It’s not all good times here at T8MC. As fun as it is to watch old favourites that you may not have seen in a couple of decades, or discover a classic that you might have missed, sometimes you end up watching stuff that is clearly not going to be good but when Netflix threw this recommendation at us, we couldn’t refuse. You see, White Dog is about a racist dog. Yeah, we’re in. This sounds hilariously bad.
Animal horror is one of those fun genres that can really throw anything at you, lest we forget Slugs, and while dogs have been done before, this is definitely a twist on the genre.
Julie Sawyer (played by Kristy McNichol) is an actress whose life changes when she runs over a dog one night. After taking it to the vet, she realises that it’ll likely be put down unless she takes it home and given that the dog is big, fluffy cuteypie she eventually starts to bond with it. Then one night, an intruder turns up and attempts to rape Julie (a scene that is given even more drama because initially the dog is unaware because he’s watching a really loud war movie for some stupid reason) which is a big mistake because the dog fucks him up for it. Who’s a good boy? Yes you are! Yes you are!
So at this point, Julie and the dog are pretty tight. He’s a bit prone to running off and having adventures but for the most part he seems friendly and protective. That is until he sees black people at which point he goes batshit crazy and tries to eat them. That’s no good but Julie isn’t ready to give up on the hateful pooch just yet and seeks assistance from a nearby animal trainer, Carruthers. A large, southern white bloke who seems dislikable enough to think that the film has plans for him. He’s not racist though so that’s something. He tells her that the dog is an attack dog and that there’s no unlearning ’em.
However, another trainer, Keys (Paul Winfield who is the police lieutenant in The Terminator), fancies a crack at the Hitlerian hound after the dog goes for him. At this point Keys, who is a black man, realises that the dog isn’t an attack dog. He is in fact a ‘white dog’ and has been conditioned to attack black people. And so begins the long process of training the racism right out of that dog. A long, scary process.
The chance for a good training montage is, regrettably, not taken advantage of and instead the dog chews his way out of his enclosure and heads off into town to catch up with some hate criming. He chases a black man into a church and kills him before Keys tracks him down and takes him back. At this point, Julie is all ‘like for sure fuck off, dog’ about it but Keys reckons the breakthrough is close (yeah, a break through your jugular vein) and refuses to give up on the prejudiced pup.
After a bit more training (a combination of hamburgers and undressing), the dog appears to be over his hateful ways. Keys isn’t sure the dog is ready but Carruthers in classic wanting to die behaviour insists that it’s done and the dog is fine. They call Julie who heads out right away to come and see for herself. However, as she leaves her house she runs into a kindly looking older gentleman and his two granddaughters. They reveal that they are the owners and Julie kicks off at the intolerant old bastard.

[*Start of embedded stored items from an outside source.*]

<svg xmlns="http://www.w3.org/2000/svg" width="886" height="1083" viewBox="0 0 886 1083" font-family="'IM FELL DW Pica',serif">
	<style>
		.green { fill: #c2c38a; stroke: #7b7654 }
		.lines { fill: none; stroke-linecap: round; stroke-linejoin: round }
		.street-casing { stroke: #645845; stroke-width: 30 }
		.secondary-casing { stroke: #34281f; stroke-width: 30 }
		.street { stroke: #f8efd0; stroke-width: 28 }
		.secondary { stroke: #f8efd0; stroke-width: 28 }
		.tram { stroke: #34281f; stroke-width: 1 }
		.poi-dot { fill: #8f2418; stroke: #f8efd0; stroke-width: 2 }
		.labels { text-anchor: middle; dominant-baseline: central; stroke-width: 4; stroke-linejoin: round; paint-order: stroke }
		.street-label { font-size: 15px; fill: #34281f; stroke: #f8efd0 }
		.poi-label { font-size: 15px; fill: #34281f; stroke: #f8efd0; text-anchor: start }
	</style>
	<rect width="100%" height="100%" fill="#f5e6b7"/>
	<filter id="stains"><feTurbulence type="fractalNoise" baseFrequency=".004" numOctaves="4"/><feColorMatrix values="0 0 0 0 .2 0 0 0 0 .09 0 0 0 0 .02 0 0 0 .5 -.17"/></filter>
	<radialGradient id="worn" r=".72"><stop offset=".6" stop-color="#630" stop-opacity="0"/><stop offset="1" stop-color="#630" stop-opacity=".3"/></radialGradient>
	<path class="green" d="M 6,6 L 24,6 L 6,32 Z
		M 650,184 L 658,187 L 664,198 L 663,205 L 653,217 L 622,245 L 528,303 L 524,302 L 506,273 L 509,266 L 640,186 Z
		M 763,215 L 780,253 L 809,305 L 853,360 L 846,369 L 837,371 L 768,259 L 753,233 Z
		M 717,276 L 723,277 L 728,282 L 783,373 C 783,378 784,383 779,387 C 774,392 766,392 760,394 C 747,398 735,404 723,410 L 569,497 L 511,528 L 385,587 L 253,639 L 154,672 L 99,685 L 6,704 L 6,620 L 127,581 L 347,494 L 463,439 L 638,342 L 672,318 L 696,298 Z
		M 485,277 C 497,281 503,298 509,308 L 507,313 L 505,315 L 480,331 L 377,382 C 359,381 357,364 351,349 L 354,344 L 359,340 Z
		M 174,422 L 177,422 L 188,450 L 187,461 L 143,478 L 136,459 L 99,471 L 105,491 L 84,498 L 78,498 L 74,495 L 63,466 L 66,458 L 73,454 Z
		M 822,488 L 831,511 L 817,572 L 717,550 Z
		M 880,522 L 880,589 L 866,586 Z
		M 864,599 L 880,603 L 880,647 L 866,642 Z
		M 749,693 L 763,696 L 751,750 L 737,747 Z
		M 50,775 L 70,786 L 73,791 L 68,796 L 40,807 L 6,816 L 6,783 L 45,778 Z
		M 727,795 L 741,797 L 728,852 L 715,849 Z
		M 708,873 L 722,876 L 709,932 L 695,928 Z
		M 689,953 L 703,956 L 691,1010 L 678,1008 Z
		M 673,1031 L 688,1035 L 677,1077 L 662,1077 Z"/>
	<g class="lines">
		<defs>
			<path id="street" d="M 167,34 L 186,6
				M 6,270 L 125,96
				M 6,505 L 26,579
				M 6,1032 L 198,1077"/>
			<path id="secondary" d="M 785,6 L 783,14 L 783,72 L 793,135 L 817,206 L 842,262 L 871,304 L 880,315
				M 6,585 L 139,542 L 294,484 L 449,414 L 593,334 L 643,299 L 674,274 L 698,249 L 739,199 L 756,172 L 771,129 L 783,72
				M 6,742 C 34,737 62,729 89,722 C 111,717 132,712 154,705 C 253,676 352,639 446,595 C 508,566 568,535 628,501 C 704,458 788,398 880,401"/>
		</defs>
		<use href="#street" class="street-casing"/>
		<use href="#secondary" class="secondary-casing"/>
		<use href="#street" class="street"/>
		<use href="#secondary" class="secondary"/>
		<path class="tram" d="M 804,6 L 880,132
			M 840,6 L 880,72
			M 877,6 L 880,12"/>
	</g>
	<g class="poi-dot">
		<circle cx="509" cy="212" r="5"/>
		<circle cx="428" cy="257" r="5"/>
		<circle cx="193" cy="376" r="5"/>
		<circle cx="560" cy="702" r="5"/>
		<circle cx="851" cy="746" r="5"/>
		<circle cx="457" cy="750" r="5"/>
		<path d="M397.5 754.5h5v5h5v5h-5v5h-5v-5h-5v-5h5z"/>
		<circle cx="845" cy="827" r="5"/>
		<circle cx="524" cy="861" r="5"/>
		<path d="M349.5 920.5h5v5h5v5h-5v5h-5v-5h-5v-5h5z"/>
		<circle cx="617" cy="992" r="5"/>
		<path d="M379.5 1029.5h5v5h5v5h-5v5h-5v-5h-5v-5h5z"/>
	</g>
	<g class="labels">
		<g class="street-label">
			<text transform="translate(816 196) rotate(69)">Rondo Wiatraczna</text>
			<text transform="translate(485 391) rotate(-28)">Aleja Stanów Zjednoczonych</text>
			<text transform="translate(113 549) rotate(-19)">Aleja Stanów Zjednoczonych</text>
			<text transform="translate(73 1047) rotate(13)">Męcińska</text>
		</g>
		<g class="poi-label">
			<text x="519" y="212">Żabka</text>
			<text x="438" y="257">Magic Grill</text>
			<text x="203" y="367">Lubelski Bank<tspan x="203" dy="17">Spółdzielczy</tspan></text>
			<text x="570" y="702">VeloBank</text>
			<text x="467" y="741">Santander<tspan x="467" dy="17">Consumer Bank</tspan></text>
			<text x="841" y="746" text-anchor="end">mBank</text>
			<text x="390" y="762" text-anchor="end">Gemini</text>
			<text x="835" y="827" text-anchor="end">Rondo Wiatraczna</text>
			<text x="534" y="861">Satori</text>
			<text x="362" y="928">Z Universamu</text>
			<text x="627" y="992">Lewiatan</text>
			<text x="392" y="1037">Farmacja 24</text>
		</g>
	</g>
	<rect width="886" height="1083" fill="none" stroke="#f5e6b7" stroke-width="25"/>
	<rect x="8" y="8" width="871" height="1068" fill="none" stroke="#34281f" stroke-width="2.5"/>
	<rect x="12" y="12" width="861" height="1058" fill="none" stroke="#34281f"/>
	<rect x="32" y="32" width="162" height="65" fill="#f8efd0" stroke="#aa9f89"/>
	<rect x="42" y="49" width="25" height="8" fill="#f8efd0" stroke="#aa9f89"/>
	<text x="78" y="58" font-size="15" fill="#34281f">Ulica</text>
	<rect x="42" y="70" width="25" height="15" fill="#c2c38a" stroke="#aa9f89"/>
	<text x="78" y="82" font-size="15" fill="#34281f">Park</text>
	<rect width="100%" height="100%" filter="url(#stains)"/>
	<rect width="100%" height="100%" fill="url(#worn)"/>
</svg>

He’s rather proud that he’s made the ‘best white dog ever’ and so she yells at him and tells the girls exactly what the biased bastard is all about before driving off.
It would have been nice if she’d driven into the old fucker’s face but instead that’s the last we see of him. Instead she arrives at the training centre. After a quick test to see if the dog will be okay with a black guy who hasn’t been training him for the last five years, it all looks good. But then the dog spots Carruthers and decides the south most certainly won’t rise again and kills him for essentially looking like the sort of racist sheriff type that you used to get in movies all the time. But he wasn’t racist which means the dog is now racist in a whole different way. Not that it matters as Keys shoots it before it can kill Carruthers. A thoroughly depressing ending but the film was never going to have a nice ending now, was it?
White Dog is a pretty slow movie. It deals with some strong themes though and does its best to not be too clumsy about it. Between Kristy McNichol’s sensitive performance and Ennio Morricone’s evocative score, there’s some things to like about this movie but it’s not horrific enough to be a horror, not thrilling enough to be a thriller and ultimately only serves as a commentary on an a side of America that is becoming more and more of a rarity as the years pass.
Interesting, the movie didn’t get a proper release back in 1982 after the studio, Paramount, bowed to pressure from groups saying that they felt the film was too controversial (an edited version got packaged out as a TV movie though). Watching it now, it certainly doesn’t come across as racist at all. It deals with those issues but certainly not in a way that can be seen as sympathetic towards racist views and when Julie has it out with the dog’s original owner, its very clear that we’re on her side. So, it’s a bit odd but if you want to see what all the fuss is about, the movie is up on Netflix. Not that our ‘to watch’ list isn’t already full of about a year’s worth of ’80s b-movies.